Work to complete: Reproduce verbatim the passage of the forum exchange on Mac software development that opens with the words containing "I'm sure that" and closes with "make this move.".

Excerpt to read:
I gave a rationale... a detailed one, for why they would do such a thing. You even responded to it.

Either you are attempting to inflame the situation by pretending not to see the rationale or you really just don't get it (for reasons that, frankly, don't concern me).



> So Apple's marketshare increases, there are more (albeit part-time) mac users than ever. Apple's stock goes up 10%, people are stunned and amazed, the international press is gushing, Windows delays Vista to spring 2007 _and you think developers will abandond the Mac_ ... IMHO, non sequitur ...


They don't need to see it as abandoning the Mac as their software still runs on Macs.

And I've only discussed (even in the face of you attempting to broaden the subject) developers of both Mac and Windows versions of their own products.



> That's where I don't follow you anymore. Apple has ~5% marketshare and all the companies developing software for the Mac are quite happy to do so


You weren't following me to begin with. And once again you are trying to lump _all_ mac software developers into this when I have not (which may be why you can follow the argument).



> Exactly, since there is no native windows photoshop version for the Mac, people will rather use Rosetta than reboot to windows to use the native windows version ...


Was there a point to that?

I'm sure that a lot of people will stick with Photoshop for Mac (even in Rosetta). Adobe would only have to have enough people that would be willing to run Photoshop in Windows on a Mac to make up for profit losses of dropping the Mac version to make this move.



> You are presuming that those people 1) will buy/already own Windows licences 2) will buy/already own Photoshop for Windows Adobe has stated, like Microsoft, that they will be supoprting OS X on intel, they will ship native versions, in fact, the next version is going to be native. they will tackle this like the OS 9 - OS X transition allowing for 18-24 months, i.e. a full release cycle.


I'm not presuming any of that.

Further, Adobe did a port of Photoshop 5 to Carbon in under two weeks back in 1998... yet Photoshop 6 (released after the release of Mac OS X) was Mac OS 8/9 only. And Photoshop was the last major Adobe application to be released by Adobe.

And as I said earlier, Microsoft has promised things for Mac OS X and not delivered. Promises by businesses are almost as reliable as promises by politicians.



> You seem to forget that there is a Mac version already, the one running under Rosetta. If you have evidence that this is actually compeltely unusabel, please say so or post evidence.

Stored dataset items:
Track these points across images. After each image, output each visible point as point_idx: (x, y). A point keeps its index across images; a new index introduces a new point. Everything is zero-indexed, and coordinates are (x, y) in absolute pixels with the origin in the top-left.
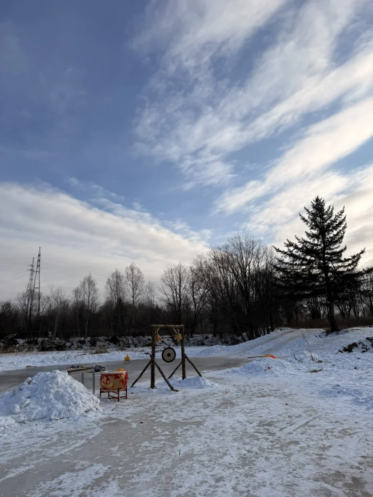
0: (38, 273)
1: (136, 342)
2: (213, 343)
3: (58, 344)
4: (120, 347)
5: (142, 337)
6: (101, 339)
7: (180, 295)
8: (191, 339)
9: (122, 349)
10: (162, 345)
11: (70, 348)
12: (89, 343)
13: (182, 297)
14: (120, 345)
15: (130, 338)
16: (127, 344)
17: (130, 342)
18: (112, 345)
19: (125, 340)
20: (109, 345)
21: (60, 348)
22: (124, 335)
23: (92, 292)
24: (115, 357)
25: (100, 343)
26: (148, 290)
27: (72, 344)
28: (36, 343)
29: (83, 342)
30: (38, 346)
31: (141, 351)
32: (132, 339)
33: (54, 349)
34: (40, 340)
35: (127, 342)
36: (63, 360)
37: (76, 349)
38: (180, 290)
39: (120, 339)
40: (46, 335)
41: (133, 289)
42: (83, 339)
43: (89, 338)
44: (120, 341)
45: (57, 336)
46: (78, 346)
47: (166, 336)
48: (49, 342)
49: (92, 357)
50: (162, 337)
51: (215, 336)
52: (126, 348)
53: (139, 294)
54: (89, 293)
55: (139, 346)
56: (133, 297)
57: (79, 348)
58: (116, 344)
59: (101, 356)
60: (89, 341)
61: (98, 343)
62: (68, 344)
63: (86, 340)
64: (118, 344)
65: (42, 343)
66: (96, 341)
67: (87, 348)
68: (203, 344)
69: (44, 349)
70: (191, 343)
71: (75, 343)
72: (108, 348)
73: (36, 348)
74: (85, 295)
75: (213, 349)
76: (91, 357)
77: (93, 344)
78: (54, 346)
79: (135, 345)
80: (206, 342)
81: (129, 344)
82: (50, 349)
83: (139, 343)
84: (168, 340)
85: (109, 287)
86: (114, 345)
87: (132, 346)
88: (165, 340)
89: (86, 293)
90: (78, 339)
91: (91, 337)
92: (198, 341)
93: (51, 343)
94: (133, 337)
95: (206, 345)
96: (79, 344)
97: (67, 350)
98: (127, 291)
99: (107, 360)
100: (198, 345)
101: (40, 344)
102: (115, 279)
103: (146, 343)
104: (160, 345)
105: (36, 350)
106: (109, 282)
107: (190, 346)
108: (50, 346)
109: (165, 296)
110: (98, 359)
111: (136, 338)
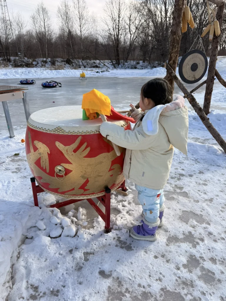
0: (6, 7)
1: (85, 64)
2: (143, 68)
3: (27, 62)
4: (74, 67)
5: (89, 61)
6: (58, 60)
7: (118, 26)
8: (126, 64)
9: (75, 68)
10: (104, 67)
11: (36, 66)
12: (50, 63)
13: (120, 28)
14: (73, 66)
15: (80, 61)
16: (78, 65)
17: (81, 63)
18: (67, 65)
19: (76, 62)
20: (65, 65)
21: (28, 65)
22: (76, 58)
23: (46, 18)
24: (71, 74)
25: (58, 63)
26: (92, 20)
27: (38, 63)
28: (9, 61)
29: (46, 62)
30: (12, 63)
31: (90, 70)
32: (82, 62)
33: (25, 66)
34: (12, 58)
35: (78, 63)
36: (25, 74)
37: (41, 67)
38: (119, 21)
39: (73, 61)
40: (17, 55)
41: (80, 19)
42: (45, 59)
43: (49, 59)
44: (73, 63)
45: (25, 56)
46: (42, 64)
47: (107, 61)
48: (20, 60)
49: (51, 73)
50: (104, 61)
51: (144, 62)
52: (78, 68)
53: (85, 24)
54: (44, 20)
55: (87, 67)
56: (80, 26)
57: (42, 66)
58: (70, 65)
59: (59, 72)
60: (50, 61)
61: (57, 63)
62: (34, 63)
63: (48, 60)
64: (72, 65)
65: (15, 61)
66: (55, 62)
67: (49, 66)
68: (136, 68)
69: (16, 65)
70: (126, 66)
71: (39, 62)
72: (65, 67)
73: (11, 65)
74: (42, 22)
75: (157, 70)
76: (49, 72)
77: (53, 63)
78: (24, 64)
79: (84, 66)
80: (138, 66)
81: (80, 65)
82: (21, 66)
83: (87, 65)
84: (108, 64)
85: (60, 15)
86: (69, 66)
87: (82, 67)
88: (106, 64)
89: (42, 20)
90: (41, 59)
91: (51, 58)
92: (132, 65)
93: (21, 61)
94: (82, 60)
95: (138, 68)
96: (42, 63)
97: (34, 67)
98: (74, 21)
99: (64, 76)
100: (132, 68)
101: (13, 62)
102: (64, 8)
103: (92, 65)
104: (103, 68)
105: (11, 66)
106: (59, 11)
107: (125, 69)
108: (21, 63)
109: (106, 26)
110: (56, 75)
111: (85, 61)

Answer section:
I'm sure that a lot of people will stick with Photoshop for Mac (even in Rosetta). Adobe would only have to have enough people that would be willing to run Photoshop in Windows on a Mac to make up for profit losses of dropping the Mac version to make this move.